I wanted to run straight from the movie to the farm stand. My craving for local veggies, was tempered by the prevasiveness of GM foods. If its organic you know its not GM, but that’s about it. I really don’t know whether the family farm down the road is GM free. Chances are better there than at the supermarket though, and at least that produce hasn’t taken a fossil fuel powered journey around the world before it hits my stomach.

Wednesday, June 13, 2007

Blogo-Physics

When visiting this site over the summer , keep in mind the following principle: the length of a post is inversely proportional to the temperature and sunshine surrounding the writer. In the pseudo reality of this blog it is just as real as the law of gravity

Don’t worry, this doesn’t mean Can’t Dance is going on summer vacation of sorts.

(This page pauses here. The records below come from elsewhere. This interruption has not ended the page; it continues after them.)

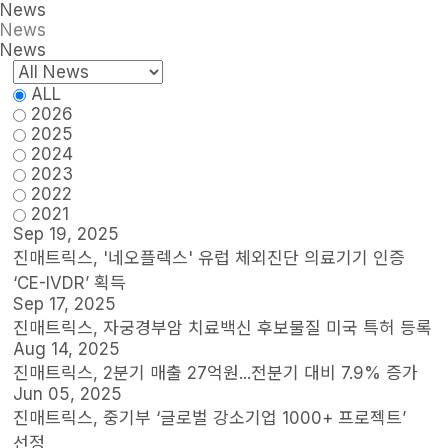
News
News
News
ALL
2026
2025
2024
2023
2022
2021
Sep 19, 2025
진매트릭스, '네오플렉스' 유럽 체외진단 의료기기 인증
‘CE-IVDR’ 획득
Sep 17, 2025
진매트릭스, 자궁경부암 치료백신 후보물질 미국 특허 등록
Aug 14, 2025
진매트릭스, 2분기 매출 27억원...전분기 대비 7.9% 증가
Jun 05, 2025
진매트릭스, 중기부 ‘글로벌 강소기업 1000+ 프로젝트’
선정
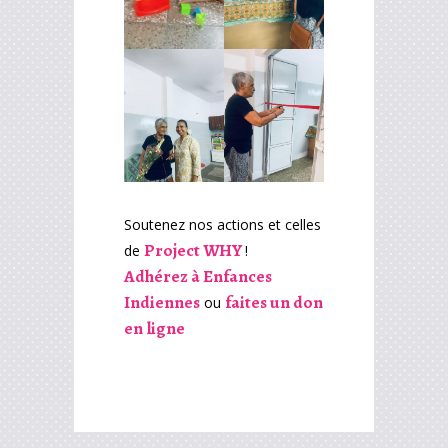
Soutenez nos actions et celles
Project WHY
de
!
Adhérez à Enfances
Indiennes
faites un don
ou
en ligne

The sun and warm weather won’t last a week in these parts.

Saturday, June 9, 2007

Can I Speak to the Person in Charge?

B: I don't know what you are thinking. I'm not exactly inside your head.

Me: Makes two of us. If you find anyone who knows what's going on in there, lemme know.

Monday, June 4, 2007

full speed ahead

Ego be dammed--- I've added a stat counter.
Besides, it is quality, not quantity that matters, and you are a quality reader.